Ostermayer et al conclude that the PLAATO System can be inserted at acceptable risk with promising results, in terms of stroke prevention in a high-risk patient subset. Ostermayer et al propose that the system may be an alternative therapeutic strategy for patients at risk of stroke who have contraindications for long-term warfarin anticoagulation.

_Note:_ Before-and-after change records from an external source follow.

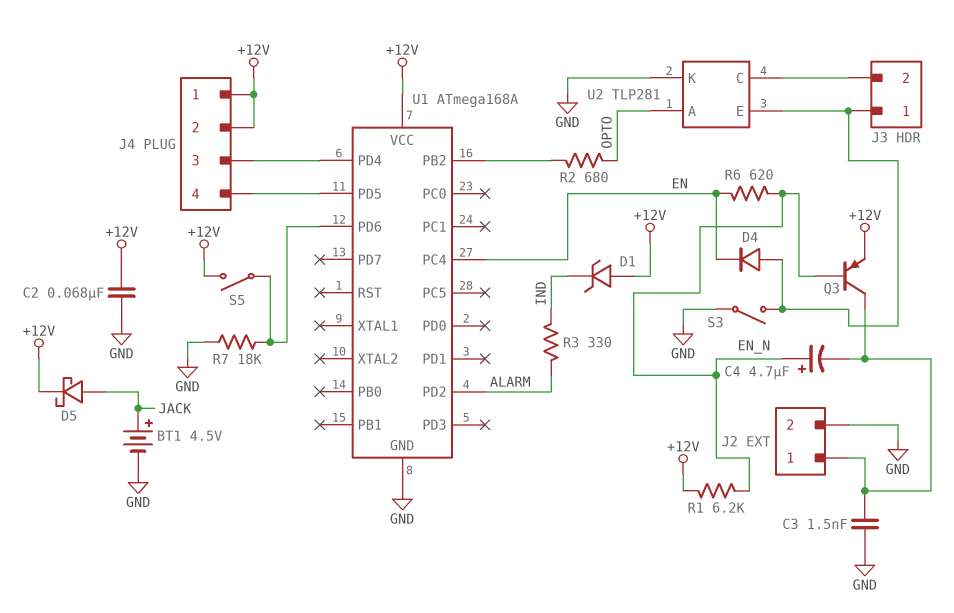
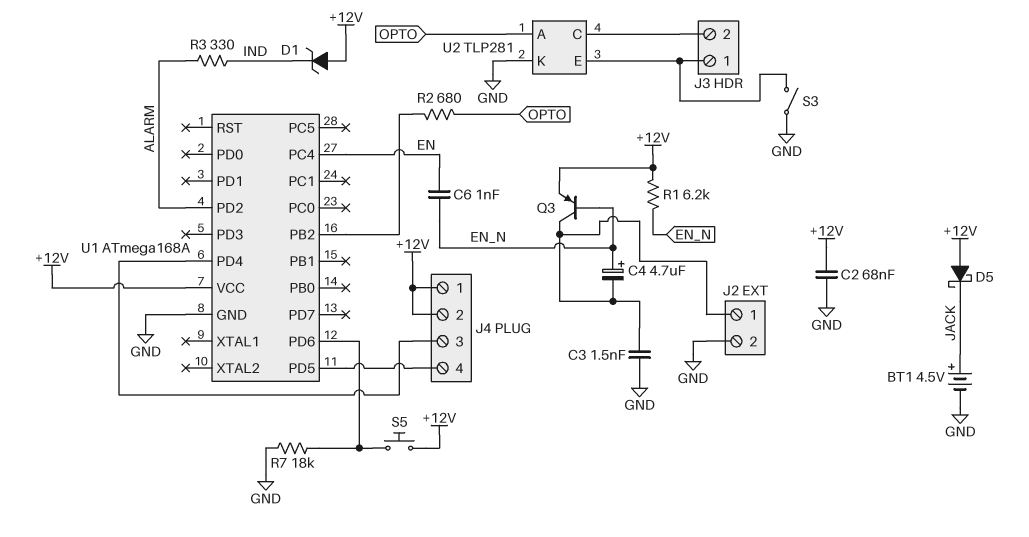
C6: none -> 1nF (EN, EN_N)
D4: diode (A J3/1, K EN) -> none
D5: schottky (A JACK, K +12V) -> schottky (A +12V, K JACK)
R6: 620 (EN, EN_N) -> none
S5: switch (+12V, U1/PD6) -> button (+12V, U1/PD6)

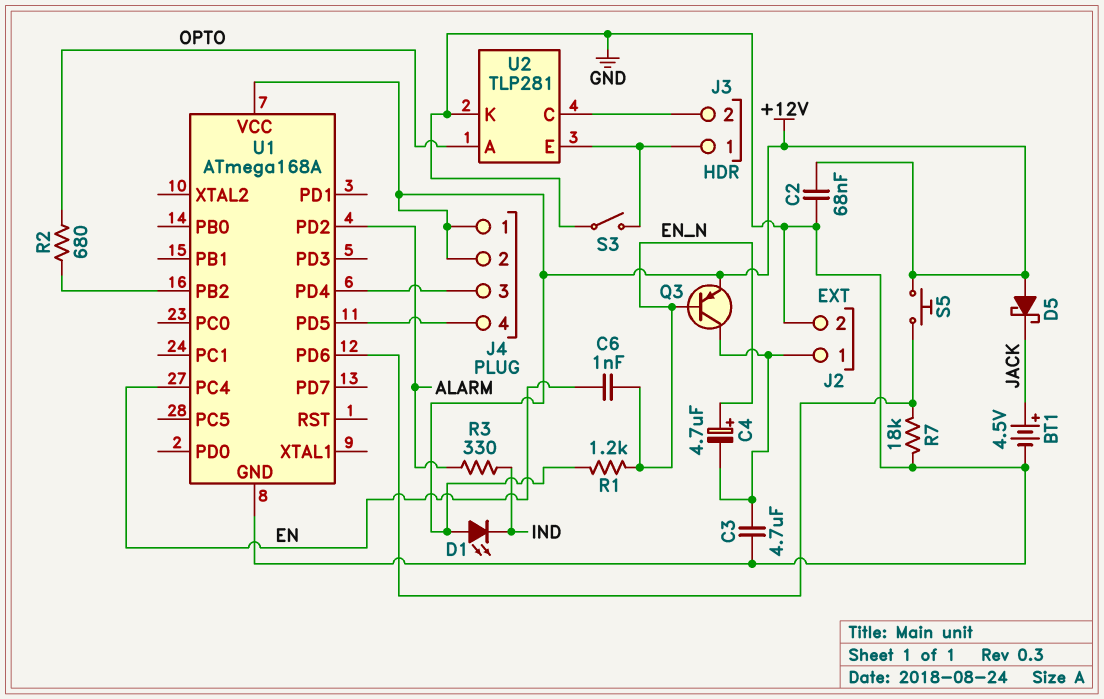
C3: 1.5nF (GND, J2/1) -> 4.7uF (GND, J2/1)
D1: zener (A +12V, K IND) -> LED (A +12V, K IND)
R1: 6.2k (+12V, EN_N) -> 1.2k (+12V, EN_N)

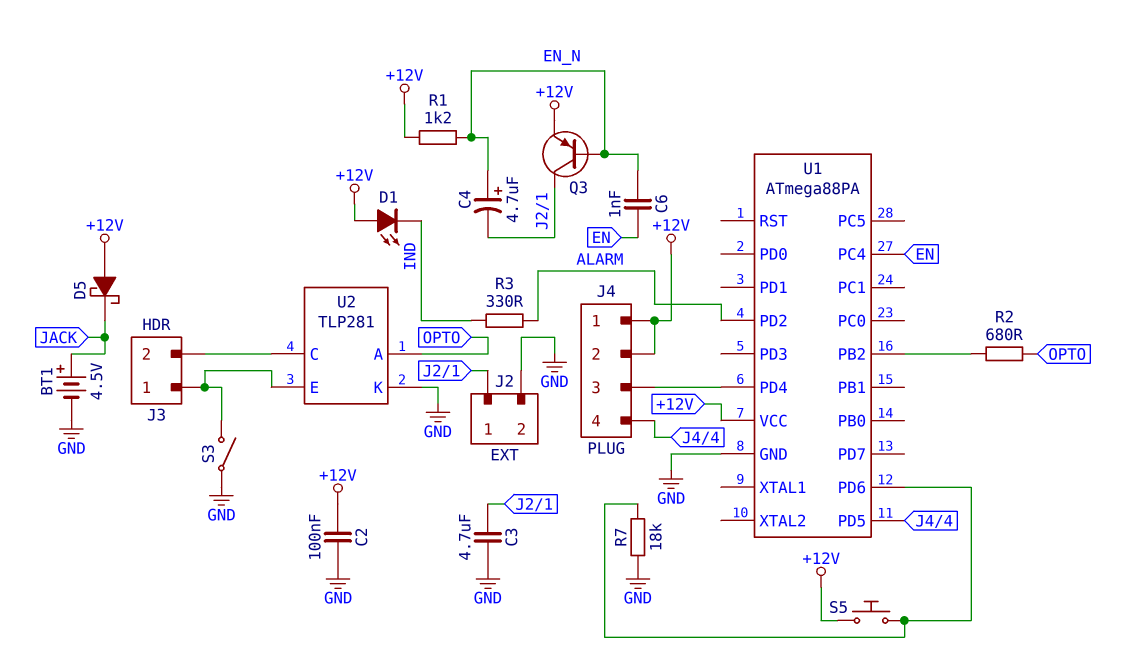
C2: 68nF (+12V, GND) -> 100nF (+12V, GND)
U1: ATmega168A -> ATmega88PA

Stroke is the most worrisome common complication of atrial fibrillation. Although it has been well established that warfarin anticoagulation decreases the risk of ischemic stroke in patients with atrial fibrillation, many patients cannot take or are unwilling to take warfarin chronically. In the randomized warfarin trials, up to one-third of patients were excluded from participation because of definite contraindications to warfarin. In addition, major bleeding develops at about 2% per year during warfarin therapy in patients with atrial fibrillation, and about 25% will report problems with minor bleeding. This early report of a new catheter procedure for occluding the left atrial appendage is, therefore, quite promising. It must be remembered, however, that the left atrial appendage is not the only potential source of embolism in patients with atrial fibrillation. Risk of stroke is also linked to the presence of complex aortic and carotid atherosclerosis and thrombi can occur in other areas of the left atrium or left ventricle in patients with advanced heart disease. Despite these considerations, however, development of an effective and safe catheter procedure, which would markedly reduce the stroke risk without requiring systemic anticoagulation, would be a major benefit in many patients. From the standpoint of patient convenience alone, elimination of the frequent laboratory testing required during warfarin therapy would be a major advantage for patients. We can expect to see trials soon comparing therapy with either PLAATO or some comparable device, and warfarin in atrial fibrillation patients. If the devices prove to be safe and effective long-term, they may evolve to be attractive alternatives for many.